For this reason, it’s important to respond to a webhook request with a 2XX level HTTP response code, unless a real error occurred requiring subsequent webhook for that transaction to be paused until this error is resolved.

Below is a list of suggested response codes and what they signify to Button:

Status CodeDescription
200, 204Webhook accepted and successfully processed.
202Webhook accepted but processing was unsuccessful.
400Webhook is invalid and cannot be processed. Button will not attempt to re-send this webhook.
401Webhook signature is invalid. Button will attempt to re-send this webhook.

Retry Logic

If Button receives a 400 response for a webhook, we will not attempt to re-send that webhook.

If Button receives a 3XX, 4XX (other than 400), or 5XX response for the webhook, we will retry this webhook with an exponential back-off strategy for the first hour. After that, retries happen once an hour up to 3 days.

Button limits the number of webhooks that it tries to send to an endpoint at any one time. If the number of failing webhooks in the retry state for an endpoint exceeds the number that Button attempts to send, Button will not send any new webhooks to that endpoint until at least one of the webhooks in the retry state succeeds or exceeds its retry limit.
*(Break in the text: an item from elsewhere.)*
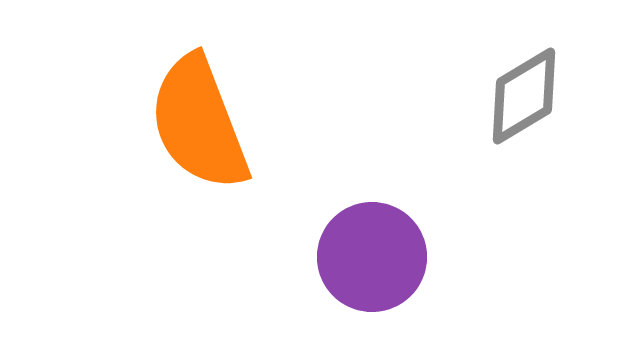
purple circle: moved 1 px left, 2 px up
We recommend logging 202 and 4XX responses and flagging them up to our Customer Service team for further investigation.

Delivery Guarantees

Button offers at-least-once delivery guarantees for webhooks. Button will retry webhook delivery until acknowledgment is received. In rare occasions, we might deliver the same webhook more than once. This can happen when one of the servers becomes unavailable to process a message acknowledgement. If that occurs, the webhook delivery might be retried.
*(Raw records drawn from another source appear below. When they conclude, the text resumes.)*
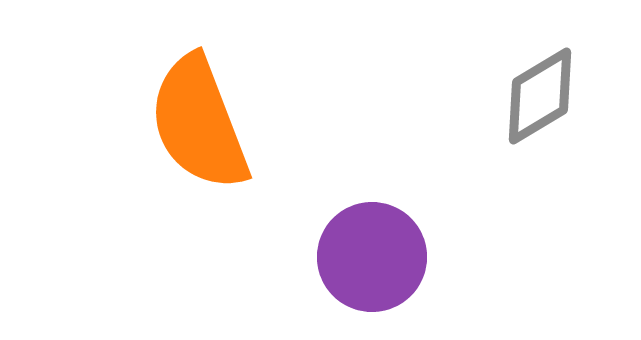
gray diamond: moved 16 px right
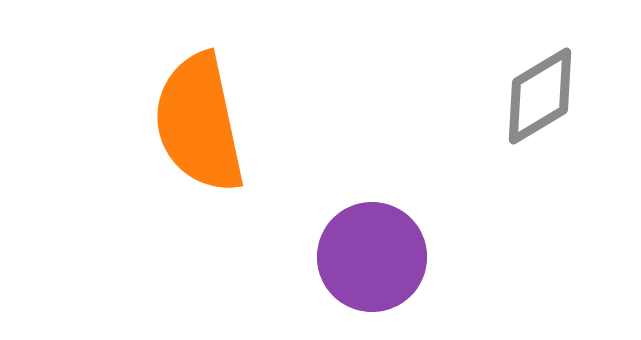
orange semicircle: rotated 9 degrees clockwise
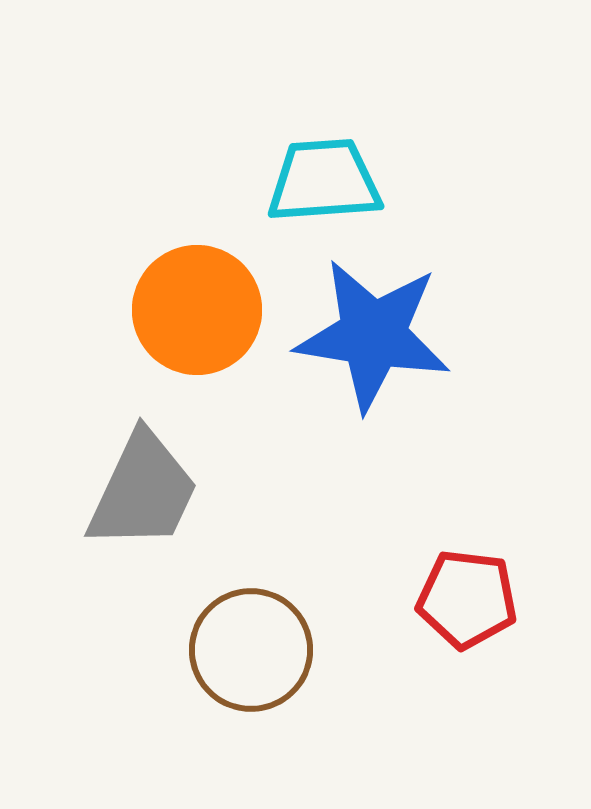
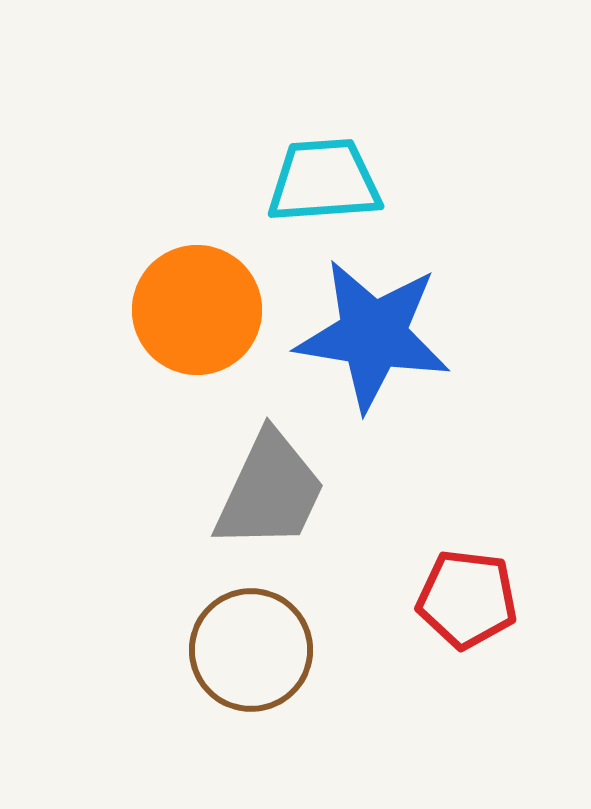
gray trapezoid: moved 127 px right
While this is rare, it is important that your application does not reprocess duplicate webhooks. You can use id in the webhook field to dedupe, as we will never send 2 different webhooks with the same id value.

Webhooks Security

To receive Webhooks from Button, you must expose a public route on the open internet. Because sensitive business-logic often sits behind a webhook handler, it's important to verify that a request received in your webhook endpoint is actually from Button.

To do this, Button cryptographically hashes the payload we send with a Webhook Secret. Each Webhook configured in the Dashboard will have its own secret. Then, on the receiving end, the server may compute the same hash given a copy of the Secret and the request payload. Equating this computed hash with the one Button sent guarantees a few things (assuming your Secret has never been compromised):

  1. The request is guaranteed to be from Button
  2. The contents of the request are guaranteed to be exactly as Button sent them (that is, no malicious computer could have intercepted the request and altered the contents of the payload)

To generate an equivalent hash, you must:

  1. Capture the raw request body before any parsing has occurred. This should be a UTF-8 encoded string.
  2. Supply your Webhook Secret and the string from (1) to your language's HMAC implementation, using SHA-256 as the hashing algorithm.
  3. Digest the result from (2) as a hex-encoded string.

Note: Follow best security practices and prevent checking your Button Webhook API secret into version control. Instead, read your Webhook Secret from the server's environment.